The bipolar. This was something to deal with, a challenge to be met head on. And I met it. I got him help, I got him the psychiatrists and the medications and I dealt with it. And I thought I understood that there was no quick fix, that it would be an ongoing illness, something to deal with, I thought I understood this. But I didn't. I treated it like a car accident, and when he was in the hospital it was like he was in a body cast, bones knitting themselves back together. And when he came home, curiously subdued and even sleepy on all the meds, I thought he was better. Psychiatrist, meds, all better. I didn't know I thought that, I thought I understood what everyone was telling me. Yes, this is a major mental illness. Yes, he will have to manage medications and doctor appointments and mood swings and all of that for the rest of his life. The rest of his life. It doesn't go away. It can be managed, like diabetes can be managed. But diabetes will eventually take your eyesight and your kidneys and your limbs. What would this take?

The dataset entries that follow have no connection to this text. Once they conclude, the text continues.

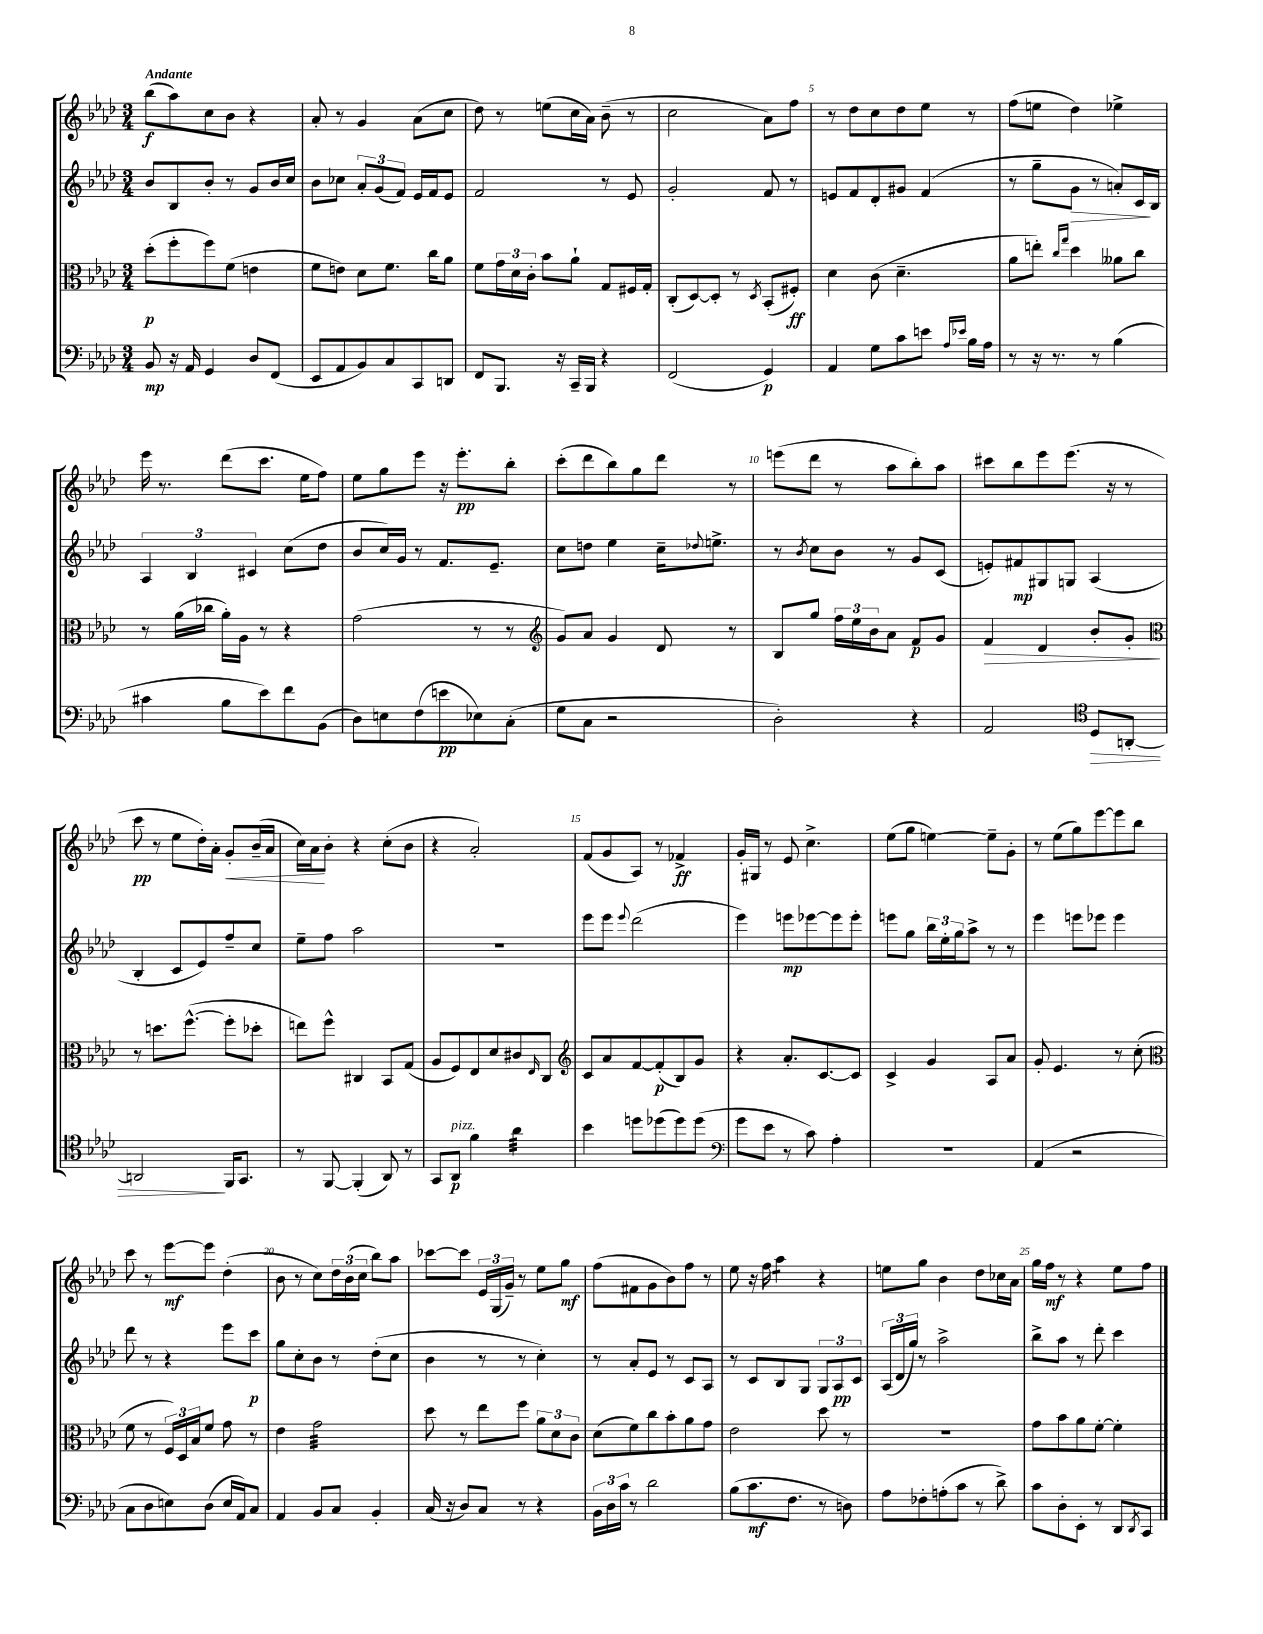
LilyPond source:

<<
\new StaffGroup <<
\new Staff = "s0" {
    \clef treble \key aes \major \numericTimeSignature \time 3/4 \tempo "Andante"
    bes''8\f( aes''8) c''8 bes'8 r4 |
    aes'8-. r8 g'4 aes'8( c''8 |
    des''8) r8 e''8( c''16 aes'16) bes'8--( r8 |
    c''2 aes'8) f''8 |
    r8 des''8 c''8 des''8 ees''8 r8 |
    f''8( e''8 des''4) ees''4-> |
    ees'''16 r8. des'''8( c'''8. ees''16 f''8) |
    ees''8 g''8 ees'''8 r16 ees'''8.-.\pp bes''8-. |
    c'''8-.( des'''8 bes''8) g''8 des'''8 r8 |
    e'''8( des'''8 r8 aes''8 bes''8-.) aes''8 |
    cis'''8 bes''8 ees'''8 ees'''8.( r16 r8 |
    c'''8\pp r8 ees''8 des''16-.) aes'16-. g'8-.\< bes'16--( aes'16 |
    c''16) aes'16\! bes'8-. r4 c''8-.( bes'8 |
    r4 aes'2-.) |
    f'8( g'8 aes8) r8 fes'4->\ff |
    g'16-. gis16 r8 ees'8 c''4.-> |
    ees''8( g''8 e''4~) e''8-- g'8-. |
    r8 ees''8( g''8) ees'''8~ ees'''8 bes''8 |
    c'''8 r8 ees'''8~\mf ees'''8 des''4-.( |
    bes'8 r8 c''8) \tuplet 3/2 { des''16 bes'16( c''16 } bes''8) aes''8 |
    ces'''8~ ces'''8 \tuplet 3/2 { ees'16 g16( g'16--) } r8 ees''8 g''8\mf |
    f''8( fis'8 g'8 bes'8) f''8 r8 |
    ees''8 r16 f''16 aes''4:8 r4 |
    e''8 g''8 bes'4 des''8 ces''16 aes'16 |
    g''16 f''16\mf r8 r4 ees''8 f''8 \bar "|." |
}
\new Staff = "s1" {
    \clef treble \key aes \major \numericTimeSignature \time 3/4
    bes'8 bes8 bes'8-. r8 g'8 bes'16 c''16 |
    bes'8 ces''8 \tuplet 3/2 { aes'8-. g'8( f'8) } ees'16 f'16 ees'8 |
    f'2 r8 ees'8 |
    g'2-. f'8 r8 |
    e'8 f'8 des'8-. gis'8 f'4( |
    r8 g''8-- g'8\> r8 a'8-.) c'16\! bes16 |
    \tuplet 3/2 { aes4 bes4 cis'4 } c''8( des''8 |
    bes'8 c''16) g'16 r8 f'8. ees'8.-- |
    c''8 d''8 ees''4 c''16-- \appoggiatura { des''8 } e''8.-> |
    r8 \acciaccatura { bes'8 } c''8 bes'8 r8 g'8 c'8( |
    e'8-.) fis'8\mp gis8 g8 aes4( |
    bes4-. c'8 ees'8) f''8-- c''8 |
    ees''8-- f''8 aes''2 |
    R2. |
    ees'''8 ees'''8 \appoggiatura { ees'''8 } des'''2( |
    ees'''4) e'''8\mp ees'''8~ ees'''8 ees'''8-. |
    e'''8 g''8 \tuplet 3/2 { bes''16 ees''16-. g''16 } aes''8-> r8 r8 |
    ees'''4 e'''8 ees'''8 ees'''4 |
    des'''8 r8 r4 ees'''8 c'''8\p |
    g''8 c''8-. bes'8 r8 des''8-.( c''8 |
    bes'4 r8 r8 c''4-.) |
    r8 aes'8-. ees'8 r8 c'8 aes8 |
    r8 c'8 bes8 g8 \tuplet 3/2 { g8 aes8\pp c'8 } |
    \tuplet 3/2 { aes16( des'16 g''16) } r8 aes''2-> |
    bes''8-> aes''8 r8 des'''8-. c'''4 \bar "|." |
}
\new Staff = "s2" {
    \clef alto \key aes \major \numericTimeSignature \time 3/4
    des''8-.\p( f''8-. f''8) f'8( e'4 |
    f'8 e'8) des'8 f'8. c''16 aes'8 |
    f'8 \tuplet 3/2 { g'16 des'16 c'16-. } bes'8 aes'8-! g8 fis16 g16-. |
    c8-.( des8~) des8-. r8 \acciaccatura { des8 } bes,8-.( fis8-.\ff) |
    des'4 c'8( des'4.-- |
    aes'8 e''8-.) \grace { c''16 g''16 } des''4 aeses'8 c''8 |
    r8 aes'16( ces''16 aes'16-.) aes16 r8 r4 |
    g'2( r8 r8 |
    \clef treble g'8) aes'8 g'4 des'8 r8 |
    bes8 g''8 \tuplet 3/2 { f''16 ees''16 bes'16 } aes'8 f'8\p g'8 |
    f'4\> des'4 bes'8-. g'8-.\! |
    \clef alto r8 d''8. f''8.~-^( f''8-. des''8-. |
    e''8) f''8-^ cis4 bes,8 g8( |
    aes8 f8) ees8 des'8 cis'8 \grace { ees16 } c8 |
    \clef treble c'8 aes'8 f'8~ f'8-.\p( bes8) g'8 |
    r4 aes'8.-. c'8.~ c'8 |
    c'4-> g'4 aes8 aes'8 |
    g'8-. ees'4. r8 c''8-.( |
    \clef alto f'8 r8 \tuplet 3/2 { f16) des16 bes16 } f'8 g'8 r8 |
    ees'4 g'2:32 |
    des''8 r8 ees''8 f''8 \tuplet 3/2 { aes'8 des'8 c'8 } |
    des'8( f'8) c''8 bes'8-. aes'8 g'8 |
    ees'2 des''8 r8 |
    R2. |
    g'8 bes'8 aes'8 f'8~-. f'4-. \bar "|." |
}
\new Staff = "s3" {
    \clef bass \key aes \major \numericTimeSignature \time 3/4
    bes,8\mp r16 aes,16 g,4 des8 f,8( |
    ees,8 aes,8 bes,8) c8 c,8 d,8 |
    f,8 bes,,8. r16 c,16-- bes,,16 r4 |
    f,2( g,4\p) |
    aes,4 g8 c'8 e'8 \grace { aes16 ees'16 } bes16 aes16 |
    r8 r16 r8. r8 bes4( |
    cis'4 bes8 ees'8) f'8 bes,8( |
    des8) e8 f8( e'8\pp ees8) c8-.( |
    g8 c8 r2 |
    des2-.) r4 |
    aes,2 \clef tenor des8\> a,8~-. |
    a,2\! f,16 g,8. |
    r8 f,8~ f,4-.( aes,8) r8 |
    g,8 aes,8\p^\markup { \italic "pizz." } f'4 aes'4:32 |
    bes'4 d''8 des''8( des''8) des''8( |
    \clef bass g'8 ees'8 r8 c'8) aes4-. |
    R2. |
    aes,4( r2 |
    c8 des8 e8) des8( e16 aes,16) c8 |
    aes,4 bes,8 c8 bes,4-. |
    c16( r16 des8) c8 r8 r4 |
    \tuplet 3/2 { bes,16 des16 c'16 } r8 des'2 |
    bes8( c'8.\mf f8. r8 d8) |
    aes8 fes8-. a8-.( c'8 r8 des'8->) |
    c'8 des8-. ees,8-. r8 des,8 \acciaccatura { des,8 } c,8 \bar "|." |
}
>>
>>
\layout { \context { \Score \override BarNumber.break-visibility = ##(#f #t #t) barNumberVisibility = #(every-nth-bar-number-visible 5) } }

It takes something to happen, sometimes, to wake you up to what you really think. It took finding those pills in the wastebasket upstairs and understanding that Craig had run away, and not just like he had run away from his father in grade nine. This was different. He wasn't on the meds. He wasn't thinking right. What was he running from? Ashley's rejection? Me and Caitlin fighting? The demons in his own mind?

I felt bad for Craig because of this, and I kind of wondered about the difference between how he was and how he is, because it is different. And what I wonder about is the brain thing. Bipolar may be caused by some chemical imbalance in the brain since lithium is so effective with it. So has this imbalance caused him to be like another person? Has it really affected his personality in some way? If it hadn't happened this way would there have been a different sort of person walking around, one who wouldn't have spent all that money and had those crazy ideas and punched me in my own living room?

So here I sit, worrying and waiting while Craig is gone, and I realize that now I know what this bipolar really is. It is something that will never go away. It is something that will put Craig at a disadvantage for the rest of his life. It is something that will land him in the hospital and possibly jail, it is something that will destroy relationships and careers and everything it touches.